The incidence of MACE during the 6-month post-operative follow up had a slight increase in the COVID-19 era group (14.3% vs. 2.4%) without statistical significance, which required long-term follow up to analyze the unforeseen impact of COVID-19 on the prognosis of STEMI patients [27].

This study had several limitations as follows. First, this was a single-center retrospective study with a relatively small sample size, which had limitations inherent to observational studies. Second, the follow-up period was only 6 months, while long-term follow up would affect our results. Last but not least, some unobserved confounders might influence our results. For example, mild patients would be reluctant to seek medical care in the COVID-19 era [28], which tended to worsen the clinical outcomes of the study group. Therefore, our results need to be interpreted cautiously.

5. Conclusions

The outbreak of COVID-19 has profoundly affected health-care systems and timely dependent STEMI therapy. In this study, we preliminarily demonstrated the descending trend in STEMI hospitalization and a longer time from symptom onset to first medical contact during COVID-19 pandemic. With a significant delay in D2B time, the incidence of in-hospital cardiogenic shock and heart failure tended to increase in the COVID-19 era. Therefore, rapid adjustment of management strategies for STEMI patients according to prevalence status of epidemic areas could be an effective way to minimize the risks of cross-infection and cardiac collateral damage of COVID-19. Further studies with large sample are needed to explore the potential impact of COVID-19 outbreak on the long-term prognosis of STEMI patients.

Author contributions

DING Shi-fang: study design. CHEN Zhi-nan, FU Wen-bo: data collection, analysis. LU Qing, WANG Jiu-long: manuscript drafting. LU Qing, LIU Hui-jian: data analysis and interpretation. DING Shi-fang: revision of the manuscript.

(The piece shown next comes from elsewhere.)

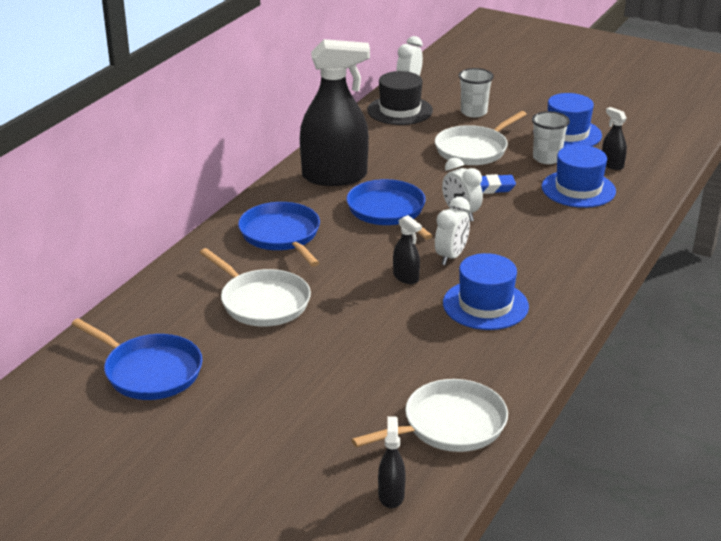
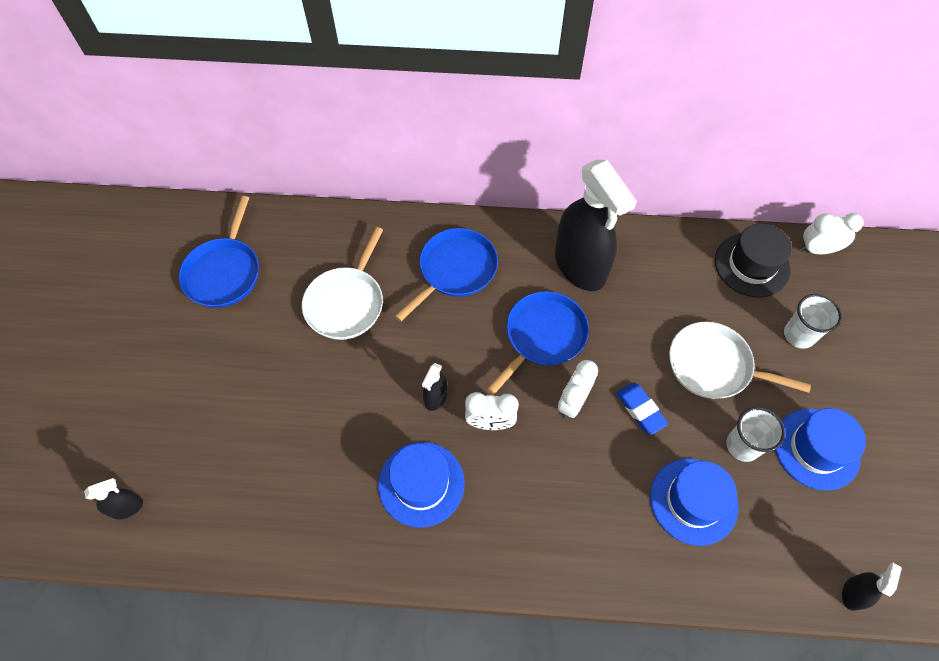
camera: 65 degrees right, 30 degrees up
(449, 424) = (229, 519): white pan -> none
(612, 164) = (774, 521): black spray bottle -> black spray bottle (853, 593)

Ethics approval and consent to participate

This research was approved by the Medical Ethics Committee of General Hospital of Central Theater Command and followed the principles of Declaration of Helsinki. The clinical registration number of this study is ChiCTR2100042315. Written informed consent was obtained from all registered patients before discharge to access their anonymous clinical data.

Acknowledgment

We are grateful to all the health-care staff who contributed to the prevention and control of the COVID-19 outbreak.

Funding

This work was supported by Research Joint Project of Health and Family Planning Commission of Hubei Province (WJ2018H0068).

Conflict of interest

The authors of this study have no conflicts of interest to declare.